(SOURCE RECORDS begins)

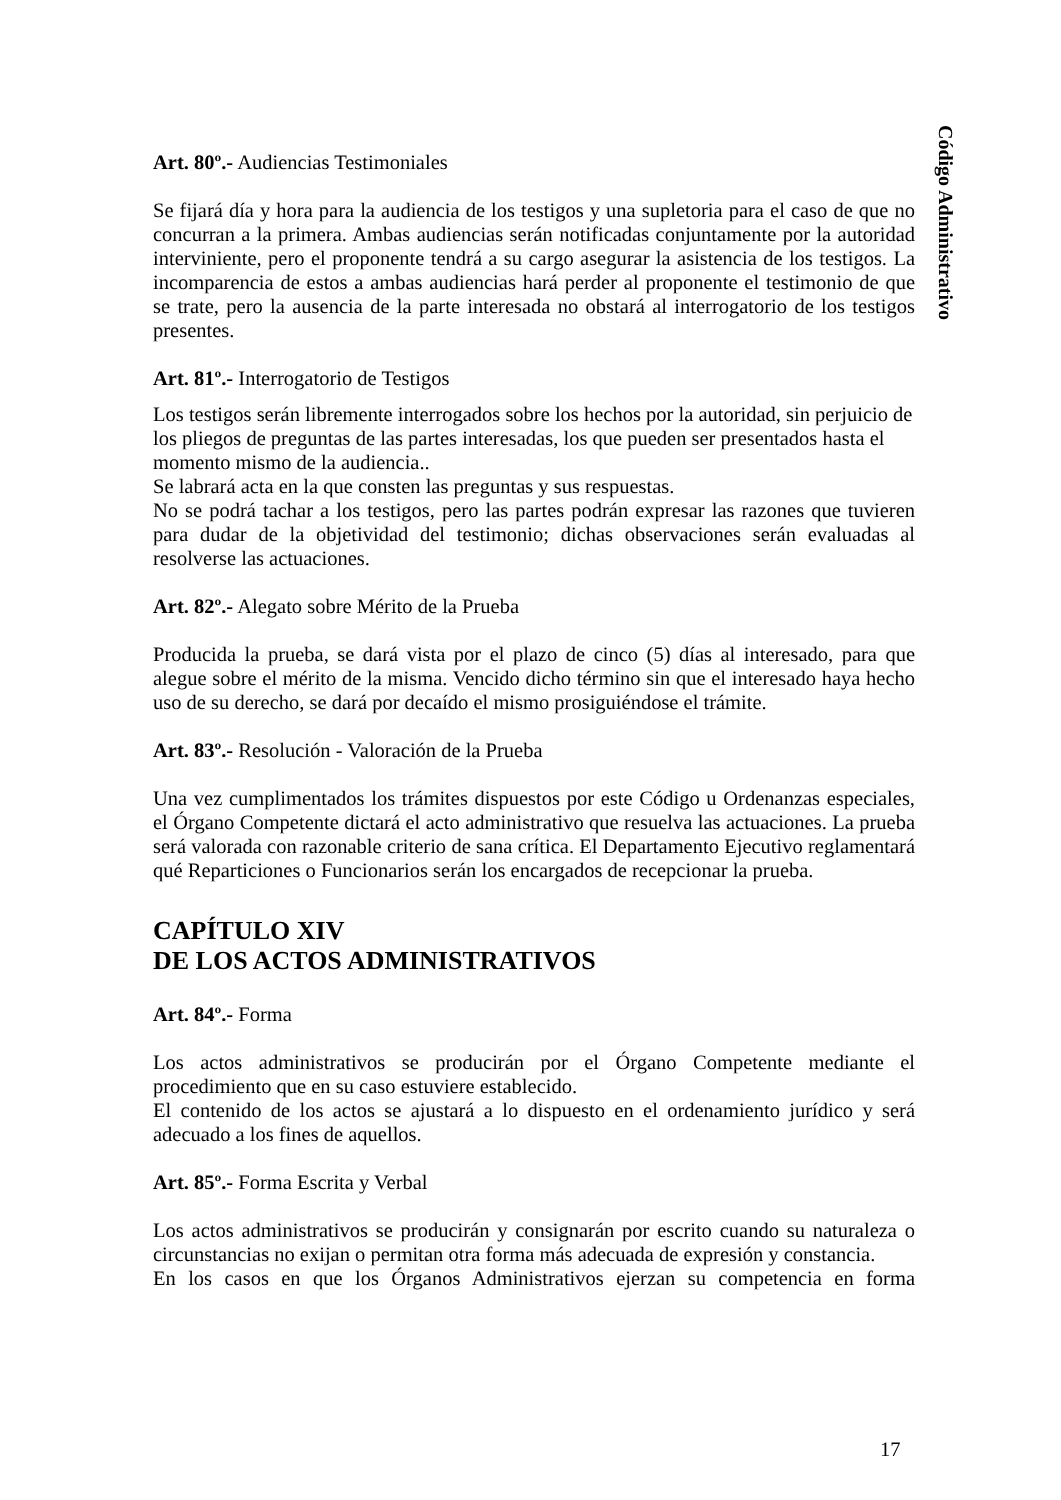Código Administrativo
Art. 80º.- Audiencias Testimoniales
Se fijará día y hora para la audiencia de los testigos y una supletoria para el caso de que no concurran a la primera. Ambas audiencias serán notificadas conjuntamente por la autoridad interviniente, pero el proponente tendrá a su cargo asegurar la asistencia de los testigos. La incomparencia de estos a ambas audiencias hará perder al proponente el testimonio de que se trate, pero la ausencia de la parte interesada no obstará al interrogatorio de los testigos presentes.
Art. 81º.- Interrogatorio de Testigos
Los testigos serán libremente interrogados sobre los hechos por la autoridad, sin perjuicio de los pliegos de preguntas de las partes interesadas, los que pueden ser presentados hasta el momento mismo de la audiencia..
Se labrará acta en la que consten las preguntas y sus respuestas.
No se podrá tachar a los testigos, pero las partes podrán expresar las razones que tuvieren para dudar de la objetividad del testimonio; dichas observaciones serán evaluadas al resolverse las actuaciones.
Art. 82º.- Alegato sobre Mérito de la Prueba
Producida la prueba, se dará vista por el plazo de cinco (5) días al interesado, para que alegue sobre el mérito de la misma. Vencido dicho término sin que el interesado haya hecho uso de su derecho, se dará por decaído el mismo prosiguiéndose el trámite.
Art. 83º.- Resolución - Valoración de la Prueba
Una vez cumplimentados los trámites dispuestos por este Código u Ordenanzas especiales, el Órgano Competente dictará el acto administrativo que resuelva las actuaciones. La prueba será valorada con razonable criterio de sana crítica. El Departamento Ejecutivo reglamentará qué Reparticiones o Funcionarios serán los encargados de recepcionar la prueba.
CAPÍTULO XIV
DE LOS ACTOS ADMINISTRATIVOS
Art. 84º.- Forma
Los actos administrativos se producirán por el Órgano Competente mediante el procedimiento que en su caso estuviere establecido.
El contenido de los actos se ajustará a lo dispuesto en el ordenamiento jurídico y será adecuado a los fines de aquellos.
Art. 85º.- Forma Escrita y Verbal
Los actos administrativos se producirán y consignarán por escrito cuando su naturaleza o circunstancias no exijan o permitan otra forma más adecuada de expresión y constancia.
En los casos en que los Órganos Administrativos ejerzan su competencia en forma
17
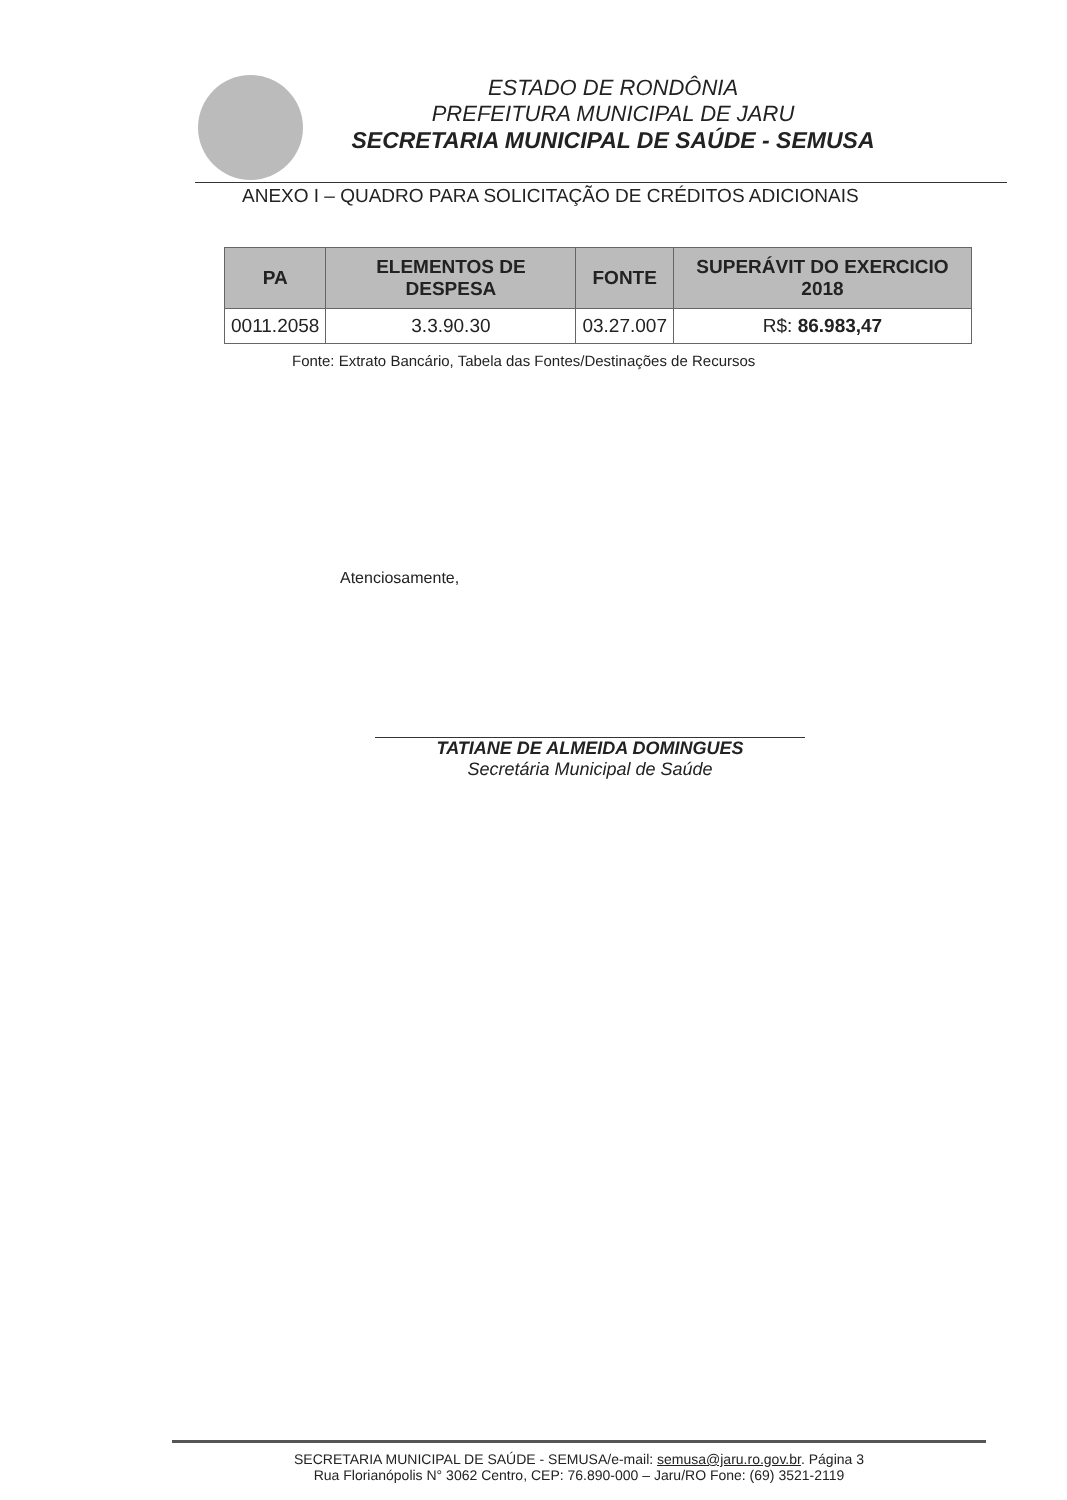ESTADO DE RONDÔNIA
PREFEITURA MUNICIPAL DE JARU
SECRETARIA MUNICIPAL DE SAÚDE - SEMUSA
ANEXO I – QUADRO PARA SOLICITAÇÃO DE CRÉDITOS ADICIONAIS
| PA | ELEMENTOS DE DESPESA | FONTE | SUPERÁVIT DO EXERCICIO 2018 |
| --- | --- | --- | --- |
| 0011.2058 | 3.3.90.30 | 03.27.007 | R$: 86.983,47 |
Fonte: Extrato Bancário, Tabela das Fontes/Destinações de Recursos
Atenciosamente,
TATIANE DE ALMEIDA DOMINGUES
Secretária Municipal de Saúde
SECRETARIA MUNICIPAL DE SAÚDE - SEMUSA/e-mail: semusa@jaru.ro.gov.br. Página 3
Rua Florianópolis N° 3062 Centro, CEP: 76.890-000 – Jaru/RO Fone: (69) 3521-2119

(SOURCE RECORDS ends)

_TASK BRIEF_.
From the data above, copy each line that holds "preguntas".

_ANSWER SPACE_.
Los testigos serán libremente interrogados sobre los hechos por la autoridad, sin perjuicio de los pliegos de preguntas de las partes interesadas, los que pueden ser presentados hasta el momento mismo de la audiencia..
Se labrará acta en la que consten las preguntas y sus respuestas.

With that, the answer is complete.